**SOURCE DATA:**
● ● ● ● ●

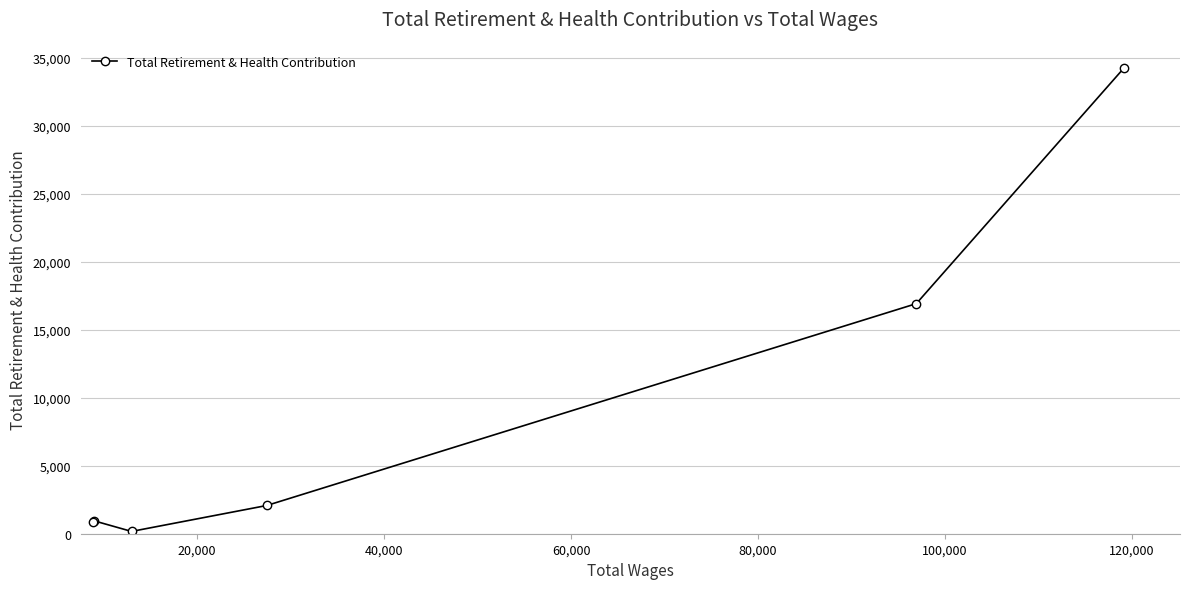

What is the sum of all values?

55270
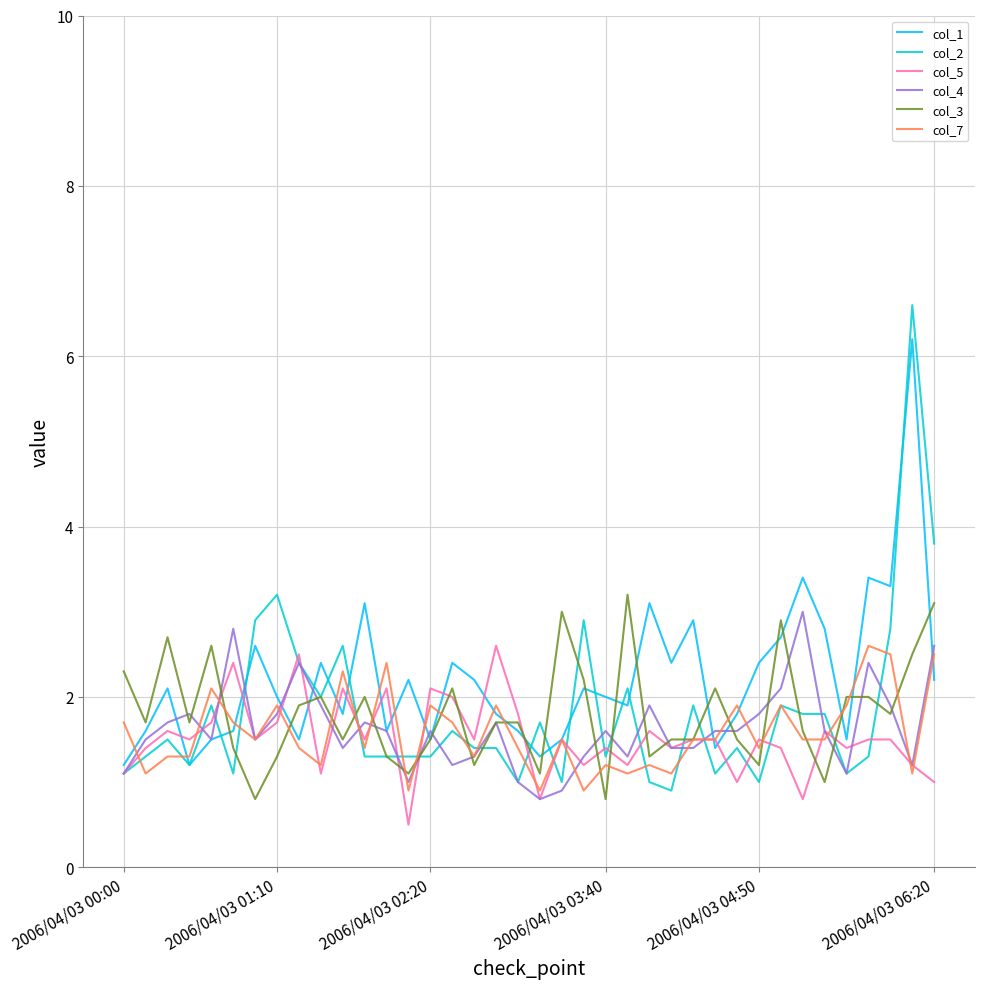

Which series has the widest spread of values?

col_2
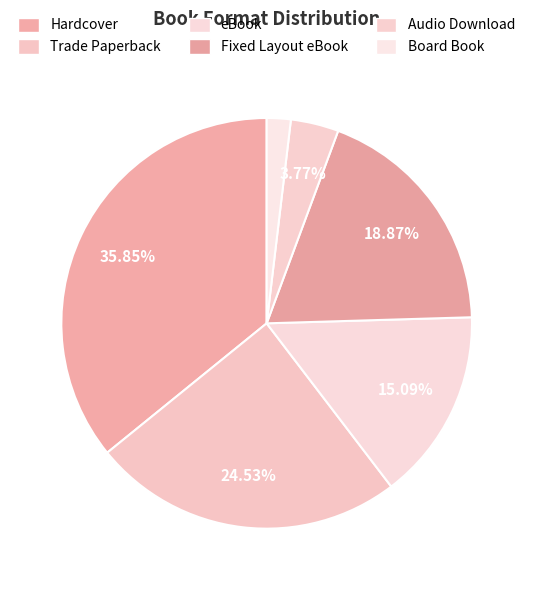

Count the number of slices in the pie.

6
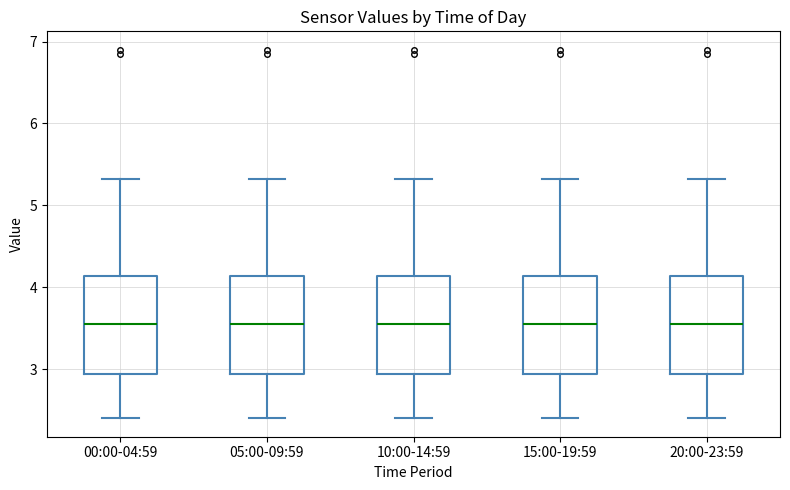

Reading left to right, read every box against the y-axis: the position of its median line, the range the box covers, and the ends of its whiskers. The values are not printed on the chart, so give them approximately, as read against the axis.

00:00-04:59: median 3.6, box 2.9 to 4.1, whiskers 2.4 to 5.3
05:00-09:59: median 3.6, box 2.9 to 4.1, whiskers 2.4 to 5.3
10:00-14:59: median 3.6, box 2.9 to 4.1, whiskers 2.4 to 5.3
15:00-19:59: median 3.6, box 2.9 to 4.1, whiskers 2.4 to 5.3
20:00-23:59: median 3.6, box 2.9 to 4.1, whiskers 2.4 to 5.3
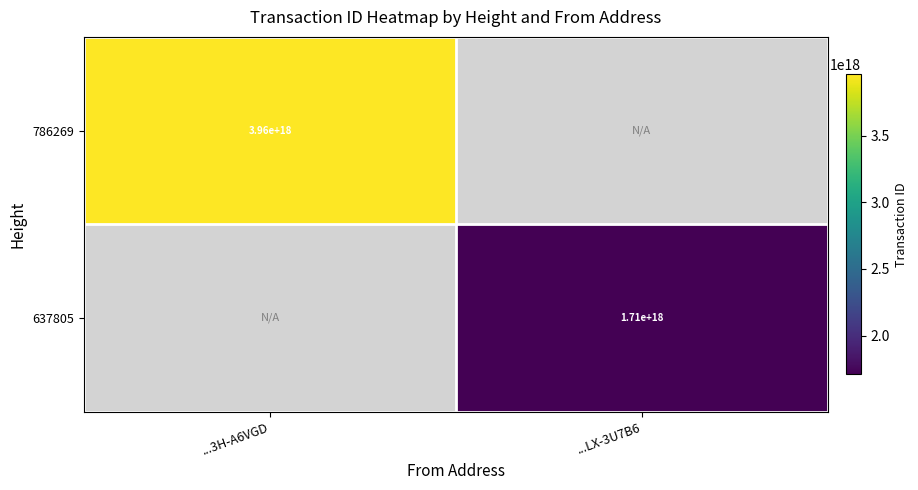

The 786269 series shows 5731878924949727232.0 at ...3H-A6VGD. True or false?

False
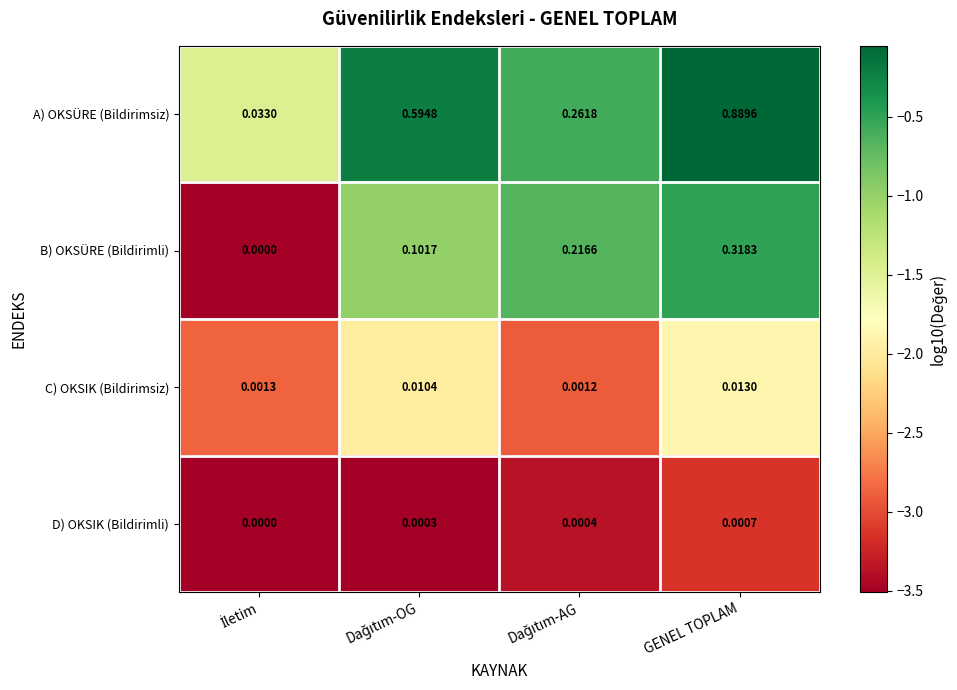

At which category is the sum across all series the highest?

GENEL TOPLAM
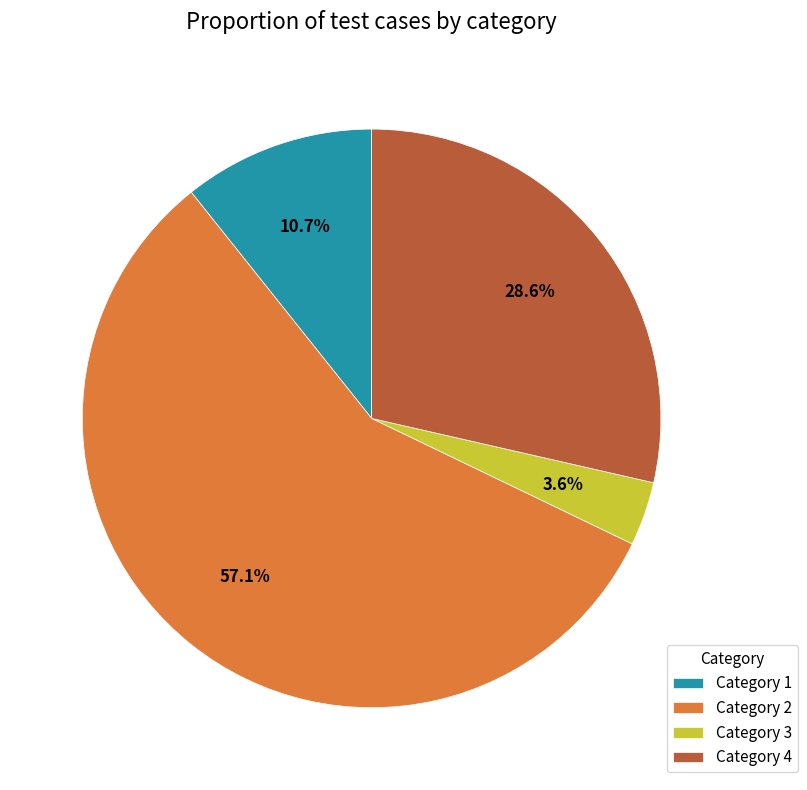

To the nearest percent, what portion does Category 3 represent?

4%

● ● ● ● ●

Put every line of the items above into a JSON list of strings, one string per line, skipping blank lines. Leave out the picture markers.

[
  "What is the sum of all values?",
  "55270",
  "Which series has the widest spread of values?",
  "col_2",
  "Count the number of slices in the pie.",
  "6",
  "Reading left to right, read every box against the y-axis: the position of its median line, the range the box covers, and the ends of its whiskers. The values are not printed on the chart, so give them approximately, as read against the axis.",
  "00:00-04:59: median 3.6, box 2.9 to 4.1, whiskers 2.4 to 5.3",
  "05:00-09:59: median 3.6, box 2.9 to 4.1, whiskers 2.4 to 5.3",
  "10:00-14:59: median 3.6, box 2.9 to 4.1, whiskers 2.4 to 5.3",
  "15:00-19:59: median 3.6, box 2.9 to 4.1, whiskers 2.4 to 5.3",
  "20:00-23:59: median 3.6, box 2.9 to 4.1, whiskers 2.4 to 5.3",
  "The 786269 series shows 5731878924949727232.0 at ...3H-A6VGD. True or false?",
  "False",
  "At which category is the sum across all series the highest?",
  "GENEL TOPLAM",
  "To the nearest percent, what portion does Category 3 represent?",
  "4%"
]